Is this the sort of uplifting book Susan had in mind? Perhaps not quite, although it is inspiring in its way. Is it laugh-out-loud funny? No – to be honest, I’m still looking for another one of those. (Please do put any suggestions below.) Is it worth reading? Absolutely.

Memoirs of a Polar Bear (Etüden im Schnee) by Yoko Tawada, translated from the German by Susan Bernofsky (Portobello Books, 2016)

Wishing everyone a very happy 2019. Thanks so much for your support and interest in my reading adventures. Check back soon for some exciting news!

11 responses

  1. Hello, I’m from Calcutta, India and new to your blog and project. I love your project….it’s very inspiring, and making me want to be a bibliophile again (life comes in the way of reading sometimes, but I’m hoping to get past that in 2019, it’s my New Year Resolution!). I’ll give Memoirs of a Polar Bear a read if I get my hands on it. Right now, I’m reading Beneath A Scarlet Sky by Mark Sullivan.
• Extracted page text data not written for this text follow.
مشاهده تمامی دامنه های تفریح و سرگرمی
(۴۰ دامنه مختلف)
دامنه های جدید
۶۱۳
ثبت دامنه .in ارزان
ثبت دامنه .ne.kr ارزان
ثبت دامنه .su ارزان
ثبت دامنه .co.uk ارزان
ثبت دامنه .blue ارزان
    Since I’m a bengali, I recommend you a timeless Bengali Book “Aranyak” by Bibhutibhusan Bandhopadhyay. It’s readily available in English translation and film adaptations have been made here in India revolving that book, it’s really good. Hope you give it a try!
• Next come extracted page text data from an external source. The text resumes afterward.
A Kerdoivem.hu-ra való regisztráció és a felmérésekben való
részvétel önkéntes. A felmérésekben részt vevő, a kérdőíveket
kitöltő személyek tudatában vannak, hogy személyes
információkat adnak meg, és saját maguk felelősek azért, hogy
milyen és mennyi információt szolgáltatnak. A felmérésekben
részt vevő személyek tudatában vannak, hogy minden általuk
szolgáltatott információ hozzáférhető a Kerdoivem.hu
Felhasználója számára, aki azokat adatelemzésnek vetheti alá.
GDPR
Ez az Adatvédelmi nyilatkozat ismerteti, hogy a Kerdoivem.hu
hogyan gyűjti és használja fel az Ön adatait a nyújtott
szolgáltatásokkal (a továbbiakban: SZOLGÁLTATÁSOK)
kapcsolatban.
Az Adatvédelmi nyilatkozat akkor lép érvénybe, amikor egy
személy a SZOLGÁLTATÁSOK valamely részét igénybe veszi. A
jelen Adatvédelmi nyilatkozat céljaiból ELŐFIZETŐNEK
  2. Hi there! I have received your emails for a few months, but have not yet introduced myself. My name is Melanie and I live in Kentucky, USA. I was introduced to your project last spring by Guillermo Yuscaran of Honduras. I was working on a similar goal, though on a much smaller scale, when I reached out to Guillermo.

    Thank you for allowing me to be a part of your journey, and please know that your blog is included in my New Year’s resolutions.
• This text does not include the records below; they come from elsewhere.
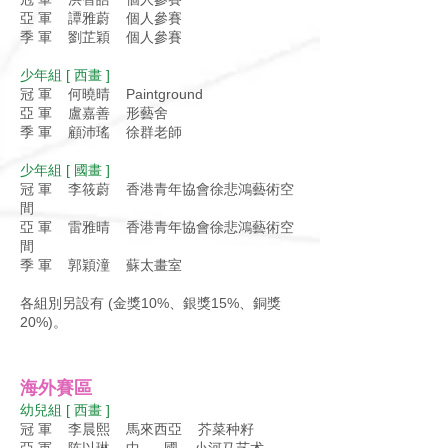
亞 軍 譚雅蔚 個人參賽
季 軍 劉芷穎 個人參賽
少年組 [ 西畫 ]
冠 軍 何曉晴 Paintground
亞 軍 盧嘉善 形藝舍
季 軍 顧沛瑤 徐群老師
少年組 [ 國畫 ]
冠 軍 李筱蔚 香港青年協會徐悲鴻藝術空
間
亞 軍 雷雅晴 香港青年協會徐悲鴻藝術空
間
季 軍 郭穎潼 蘇太畫室
各組別另設有 (金獎10%、銀獎15%、銅獎
20%)。
海外賽區
幼兒組 [ 西畫 ]
冠 軍 李晨熙 馬來西亞 芥菜种籽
  3. You are so right on the topic of humour being confined to specific language & country. What may be hysterically funny in one country will baffle others, and so forth. But the Polar bear novel sounds intriguing! interesting concept. You continue to be the most intrepid reader in the Blogoversary, so far as I can see. I wonder where you will adventure this coming year?

  4. Thanks for the suggestions–will try Memoirs of a Polar Bear and some of the others you’ve mentioned here. It is hard to translate humour–think of Monty Python in another language. I’ve just read Written in Black by Brunei writer K.H. Lim. It’s not laugh-out-loud funny but has its moments. It is also heartbreaking. What did having me laughing out loud was Paul Beatty’s The Sellout (an American writer, so not sure how that works for your list).

    Love this blog!

  5. Happy New Year! I thought of you today as I listened to Weekend Edition on NPR. There was a delightful interview with the Chinese author of THE DAY THE SUN DIED, Yan Lianke. Scott Simon mentioned that the translated book and Lianke have been lauded in literary circles. Have you heard of or read the book? It sounds dark, but the interview showed the author’s humorous side. Here is the link to the interview–

    [I am on WordPress, but stopped blogging several years ago.]

    • Thanks Suzanne. I haven’t read this novel but I have read Lenin’s Kisses by Yan Lianke. In fact it was one of my books of the month a few years back. A really interesting writer!